### Task to carry out
Repeat all of the data word for word so that only the pictures are missing from the copy.

### Supplied records
•••

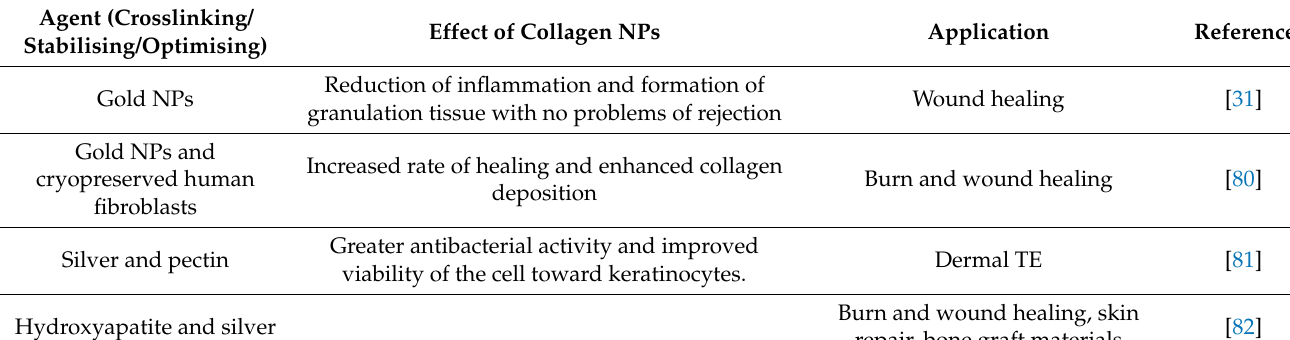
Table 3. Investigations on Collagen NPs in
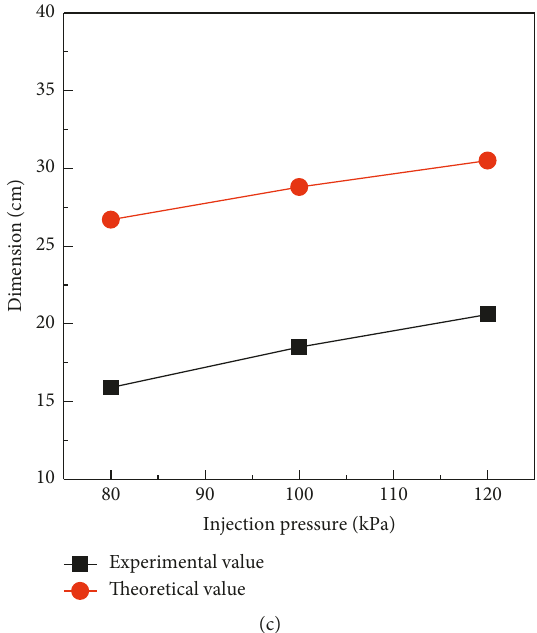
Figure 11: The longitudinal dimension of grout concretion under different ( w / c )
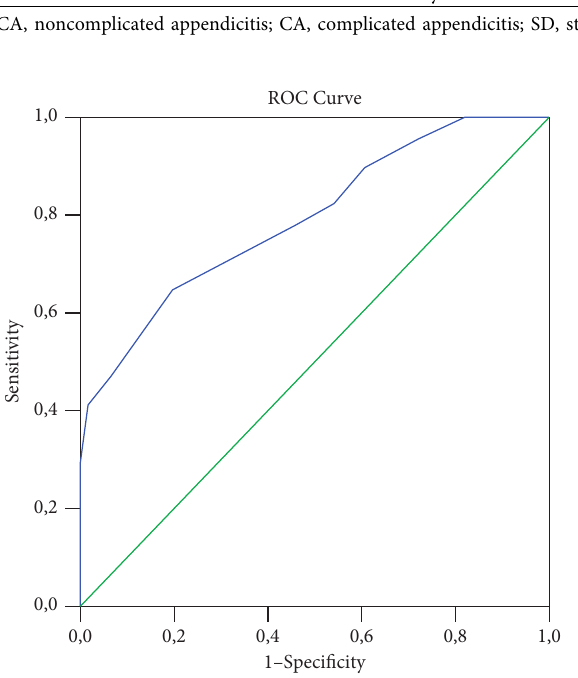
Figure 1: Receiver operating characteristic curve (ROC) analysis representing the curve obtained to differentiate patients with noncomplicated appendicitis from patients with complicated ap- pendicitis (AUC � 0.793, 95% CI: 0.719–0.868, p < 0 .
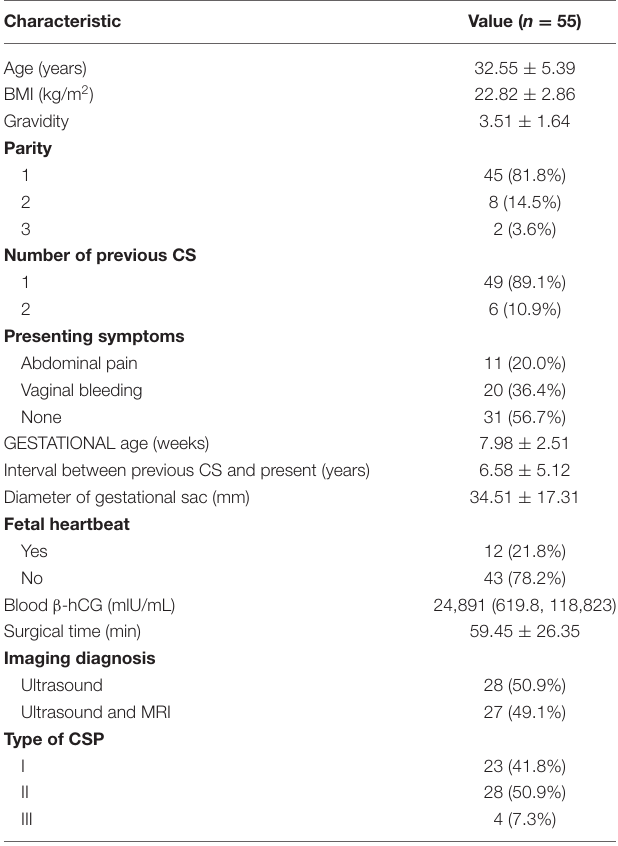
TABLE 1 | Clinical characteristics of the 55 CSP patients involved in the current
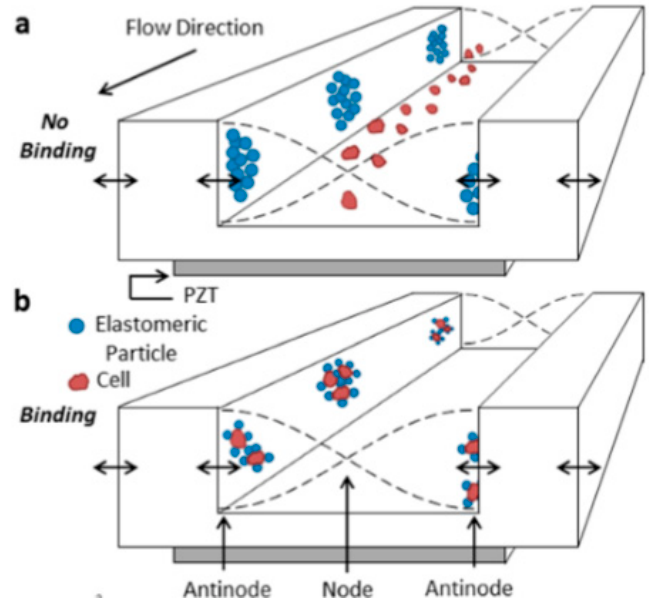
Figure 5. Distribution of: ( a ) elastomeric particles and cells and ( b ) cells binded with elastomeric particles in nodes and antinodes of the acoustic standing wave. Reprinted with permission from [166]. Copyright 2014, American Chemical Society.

•••

### Answer box
Table 3. Investigations on Collagen NPs in
Figure 11: The longitudinal dimension of grout concretion under different ( w / c )
Figure 1: Receiver operating characteristic curve (ROC) analysis representing the curve obtained to differentiate patients with noncomplicated appendicitis from patients with complicated ap- pendicitis (AUC � 0.793, 95% CI: 0.719–0.868, p < 0 .
TABLE 1 | Clinical characteristics of the 55 CSP patients involved in the current
Figure 5. Distribution of: ( a ) elastomeric particles and cells and ( b ) cells binded with elastomeric particles in nodes and antinodes of the acoustic standing wave. Reprinted with permission from [166]. Copyright 2014, American Chemical Society.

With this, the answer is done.